• JOB:
Lay out all the entries below as a Markdown table with two columns, "No." for the row number and "Content" for the line, skipping blank lines and leaving the pictures out.

>>>

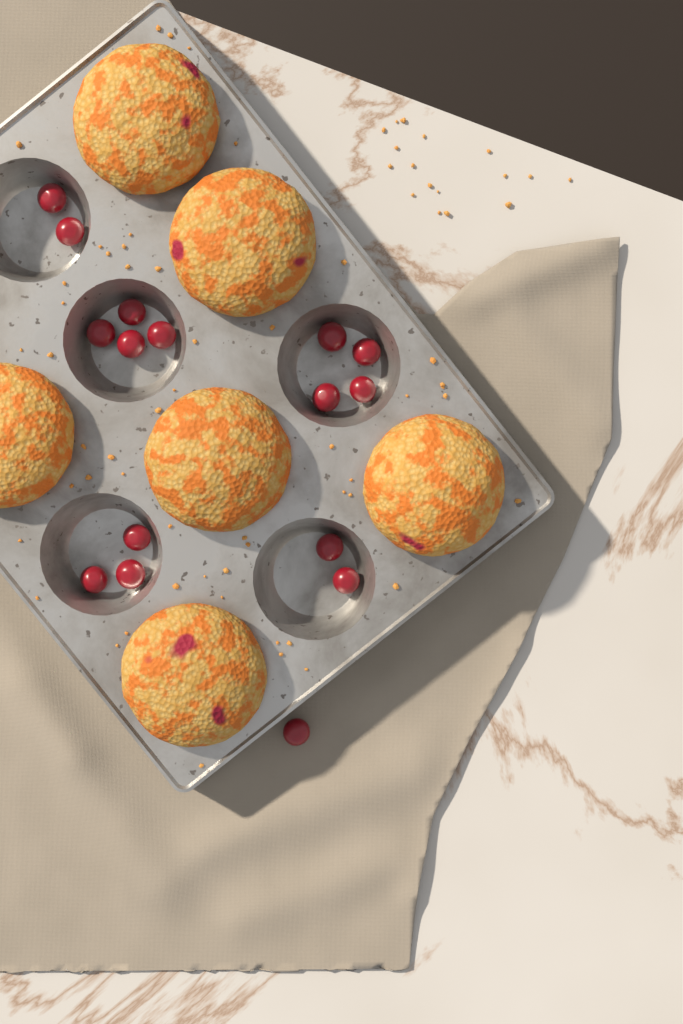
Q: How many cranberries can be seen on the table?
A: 16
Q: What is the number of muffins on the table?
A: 6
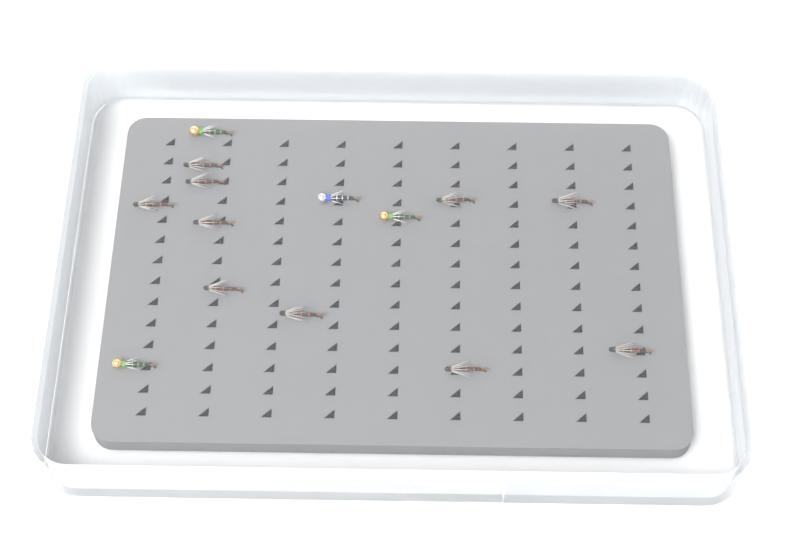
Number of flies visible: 14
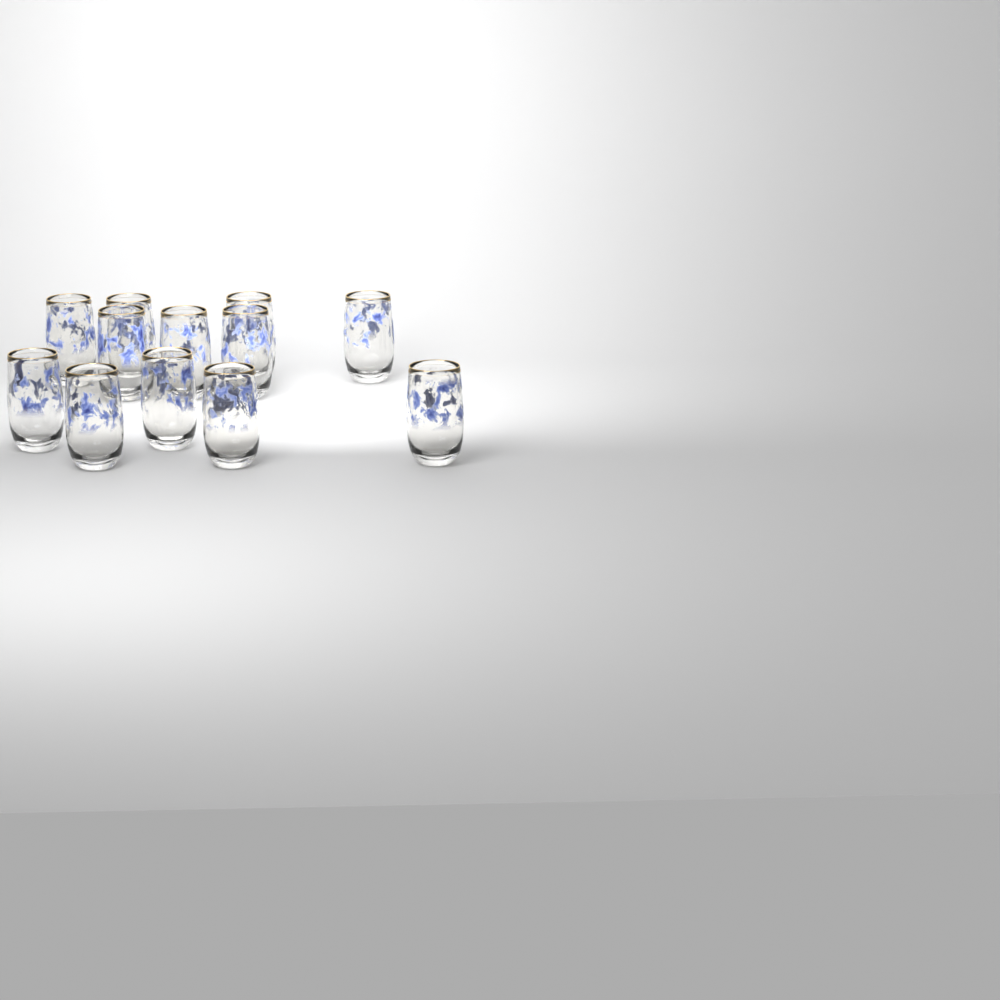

<<<

• WORKED SOLUTION:
| No. | Content |
|---|---|
| 1 | Q: How many cranberries can be seen on the table? |
| 2 | A: 16 |
| 3 | Q: What is the number of muffins on the table? |
| 4 | A: 6 |
| 5 | Number of flies visible: 14 |